I know God wants us to stay in relationships, and try to make the best of relationships. I’m not condoning divorce. I believe that God has a plan for each one of us and I believe that he brings us back full circle because He has restored to me everything that I have lost. He’s restored to me a new husband and we’ve been married almost twenty-five years now. He’s given me a man that truly treats me like I should be treated. I asked God one day as I was laying there, I said; “God, why did I wait twenty-four years? What’s the purpose of that? Why was I in that relationship for twenty-four years when I knew it was wrong?” He said; “You were in that relationship not only for you to learn, and to grow, and to find me but you were in that relationship because I was drawing him.”
Toward the end, he passed away, four years ago. Toward the end of his life, he came back to God. He restored his relationship with God and I am thankful for that. I’m thankful that he did find forgiveness.

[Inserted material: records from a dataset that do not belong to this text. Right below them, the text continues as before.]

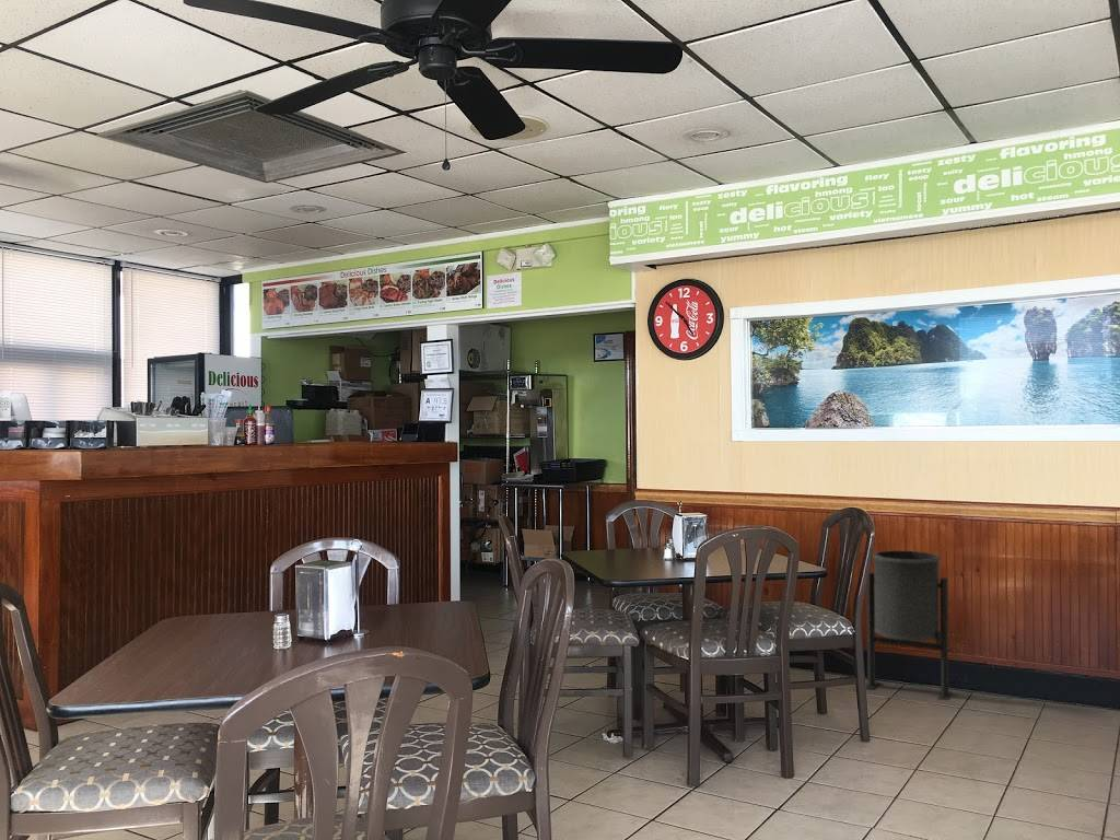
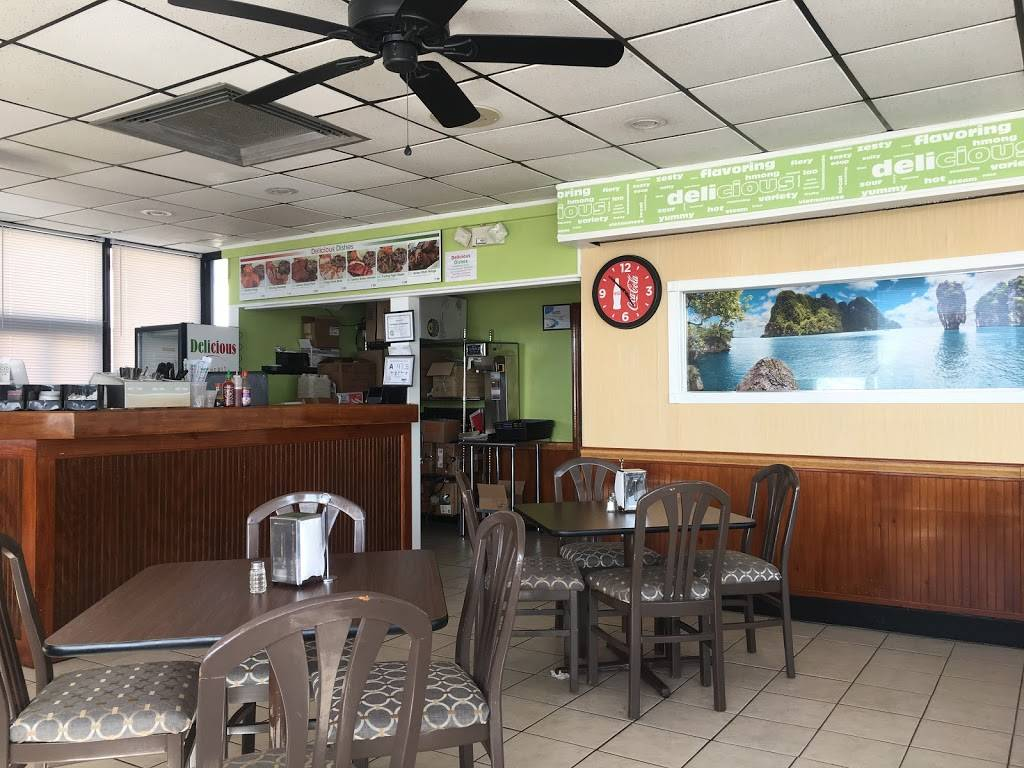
- trash can [865,549,954,701]
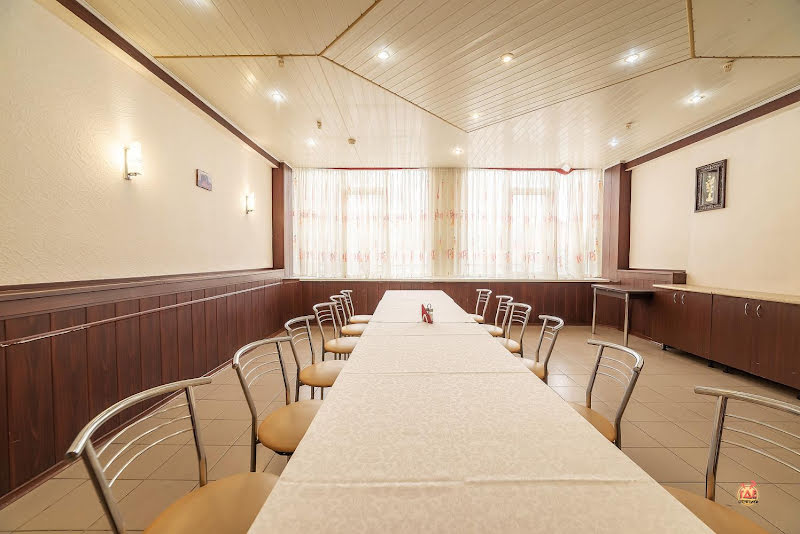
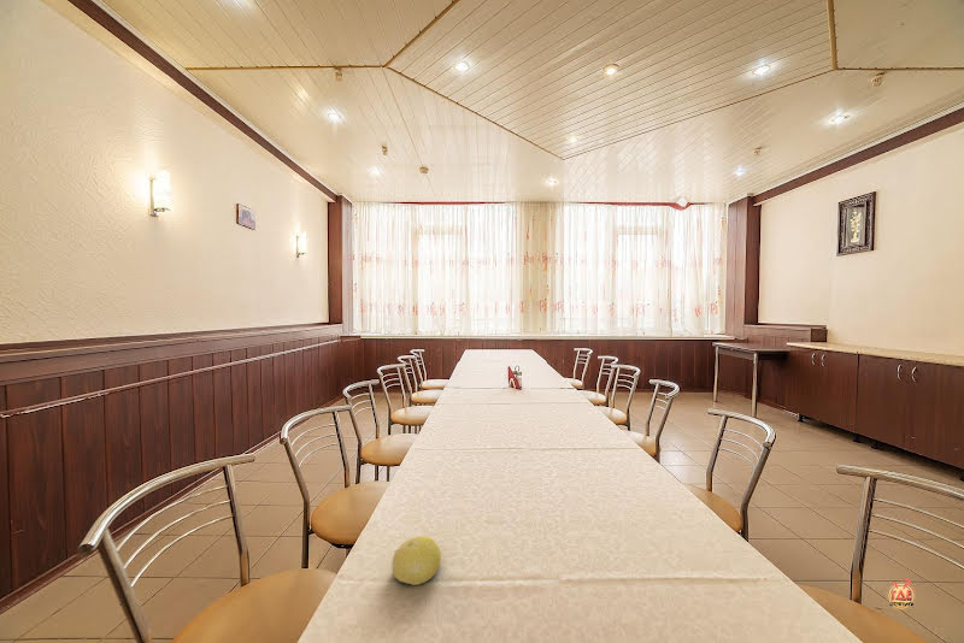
+ fruit [390,535,442,586]
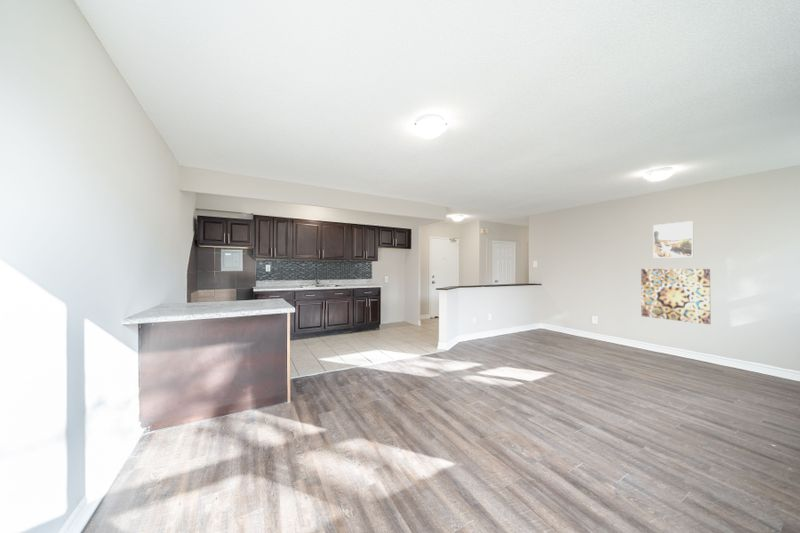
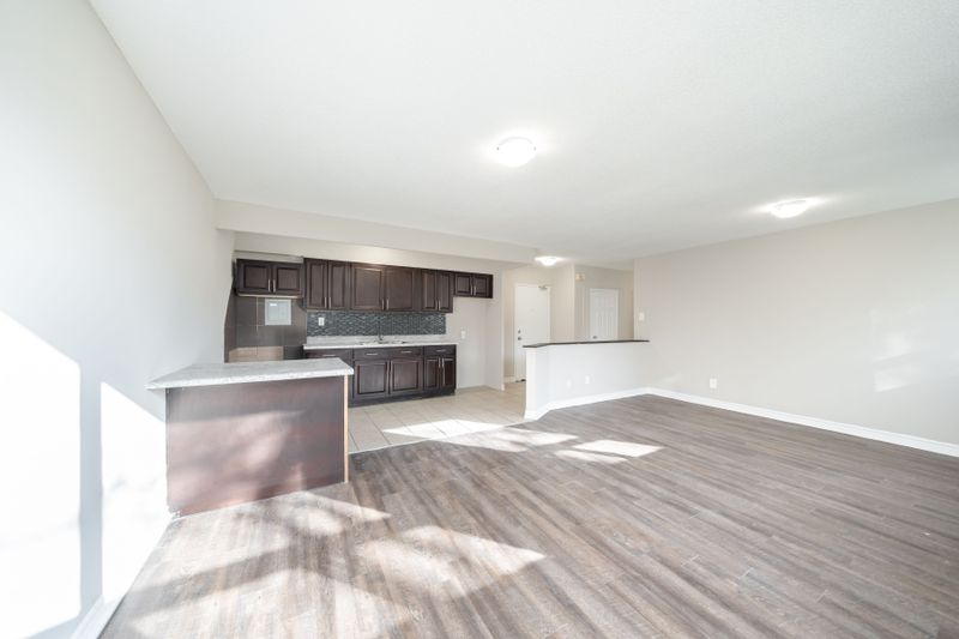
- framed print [652,220,694,259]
- wall art [640,268,711,325]
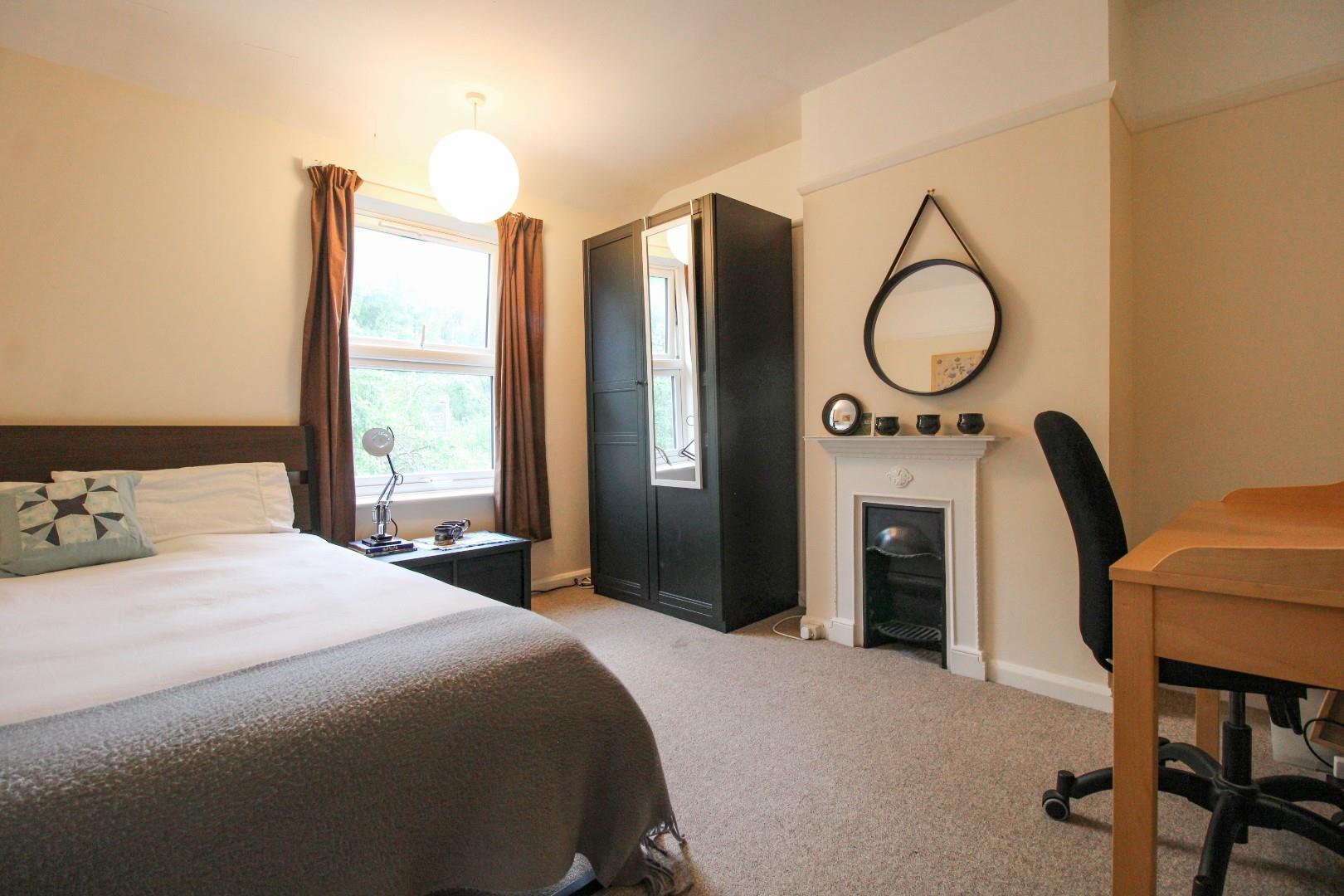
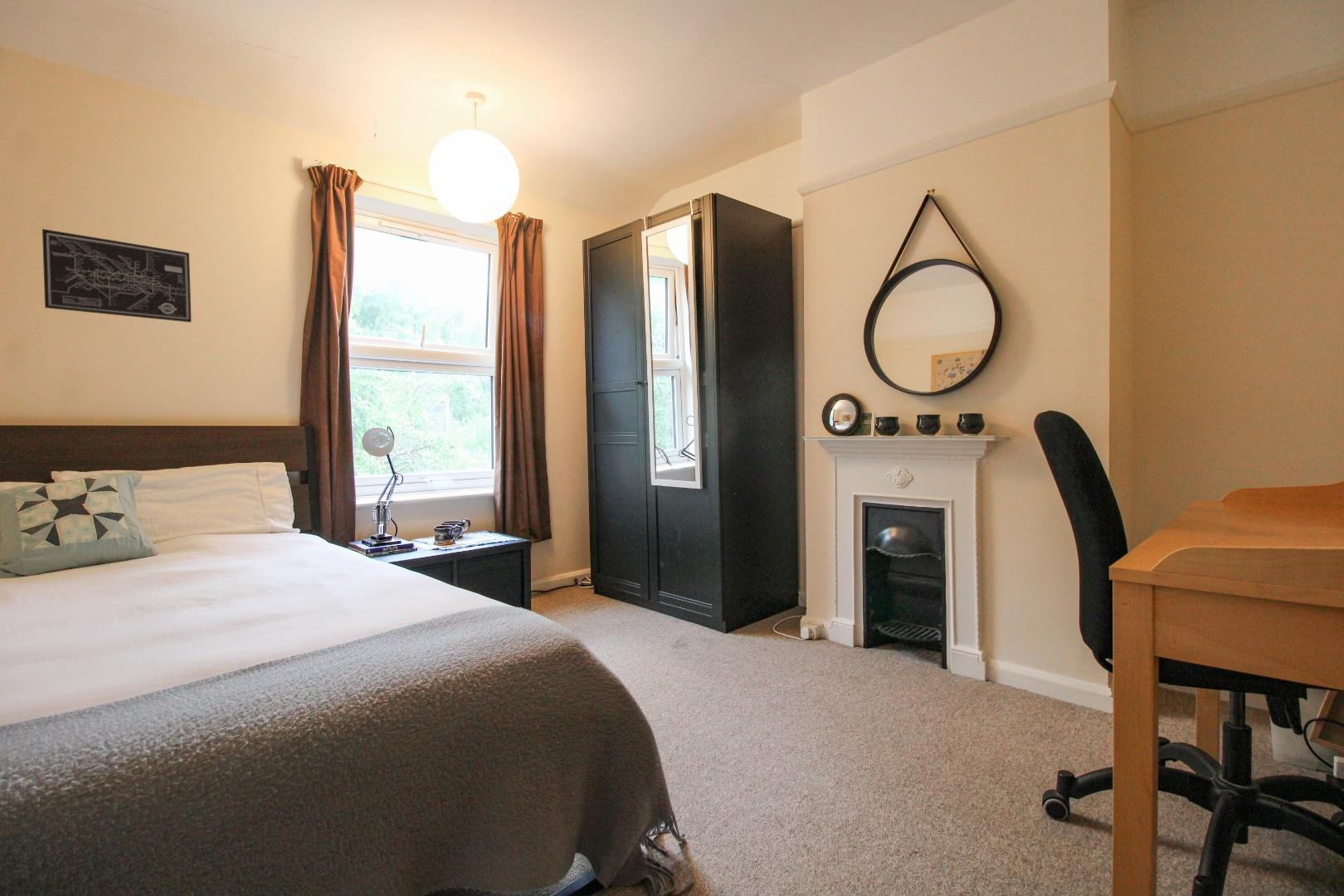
+ wall art [41,228,192,324]
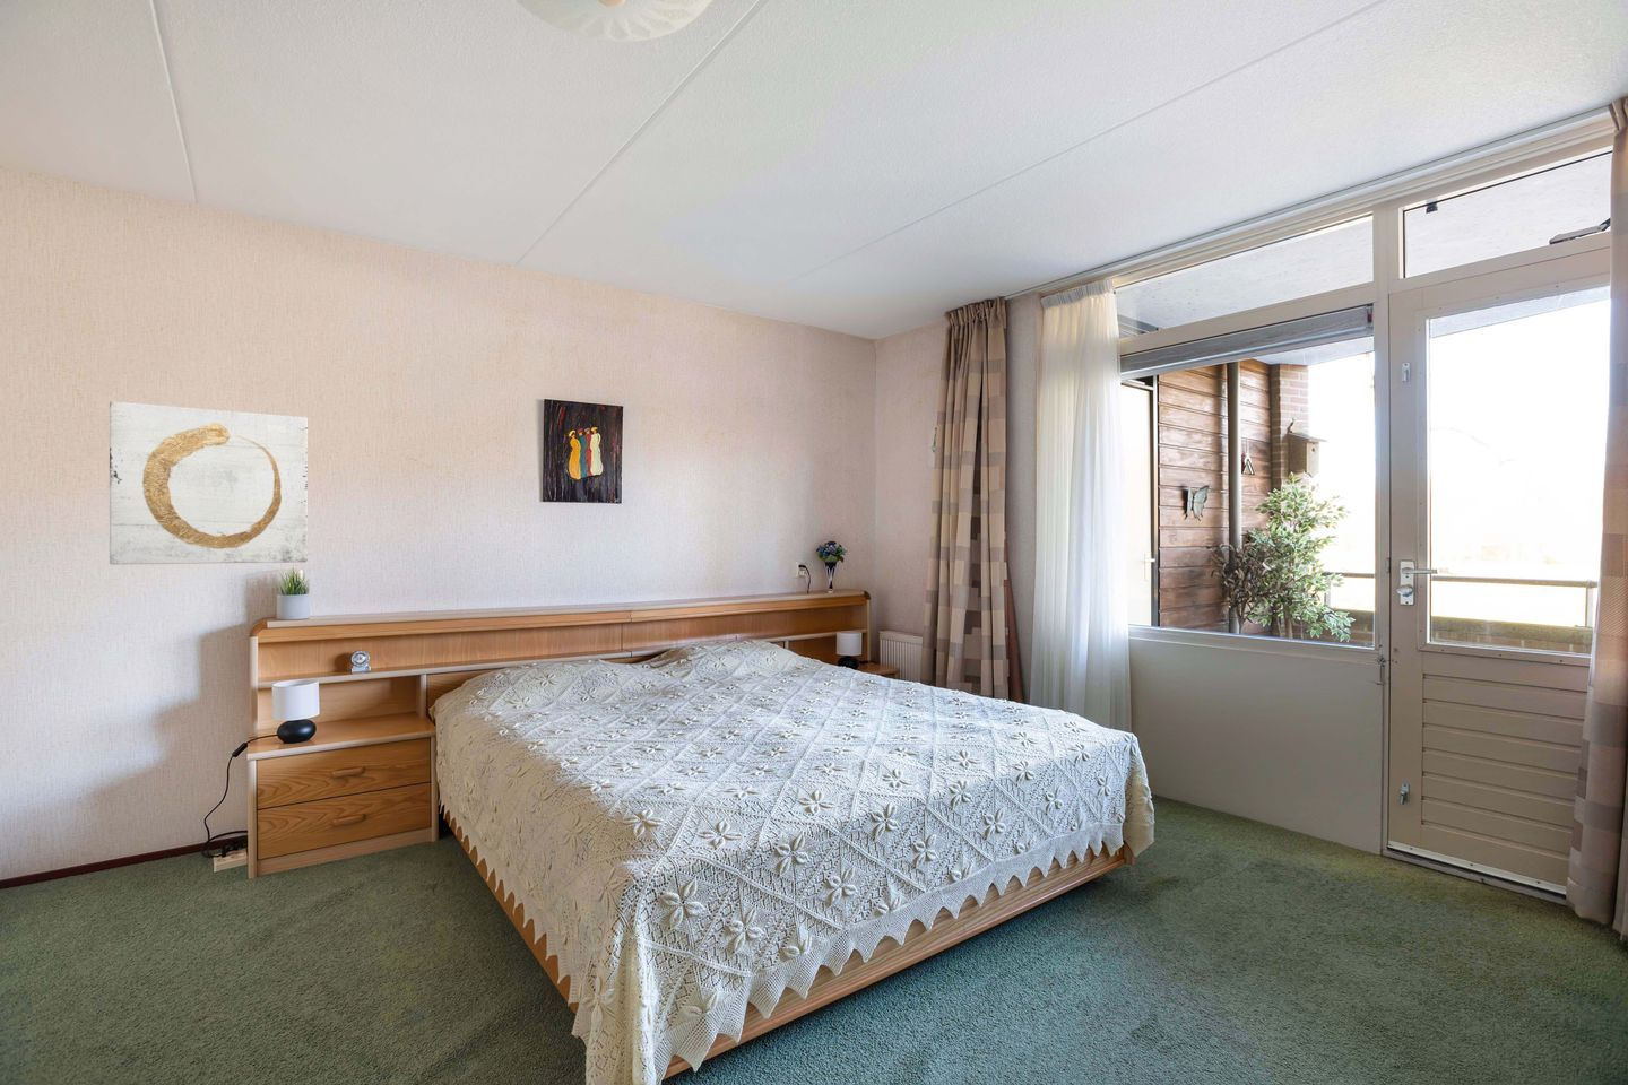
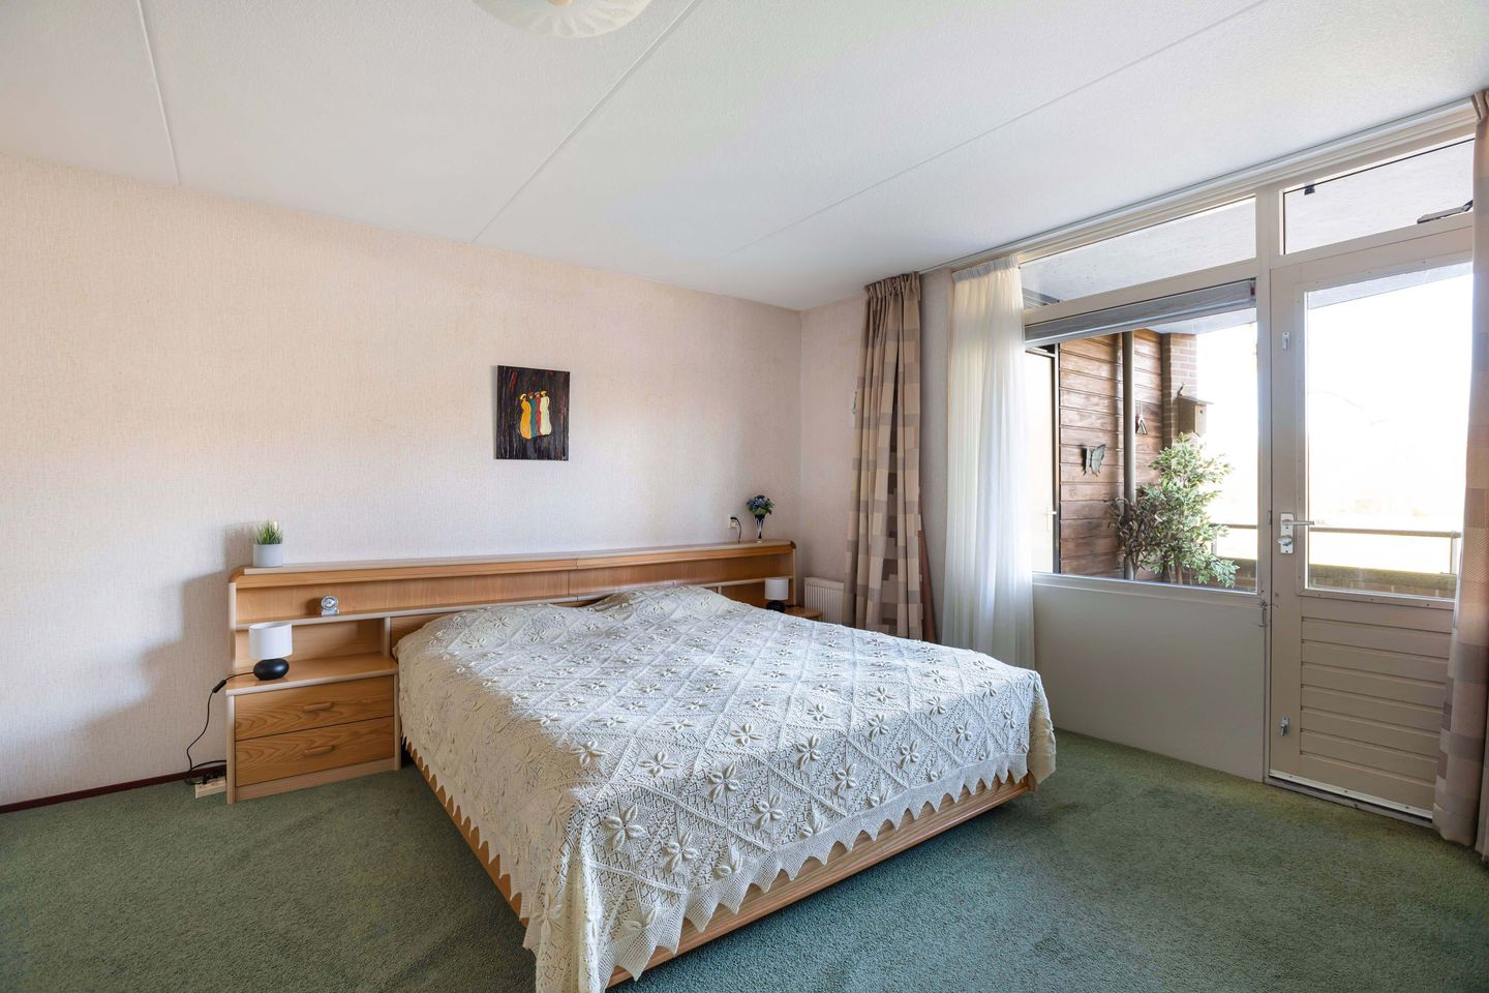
- wall art [109,400,309,566]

I believe it’s a message of hope, hope that no matter where you’re at in life, it doesn’t matter if you’re with an abuser, or if you’re with an alcoholic, or if you’re in that situation of being, I mean I had a choice, I could’ve been an alcoholic. My father was one, generations of family members. I could have chosen to be an alcoholic or I could have chosen to be promiscuous and go on with my life that way, but I chose not to. It wasn’t because of my strength, it was because I relied on God to do that for me. In myself, I can’t do anything. No matter what situation you’re in, there is hope and God is able.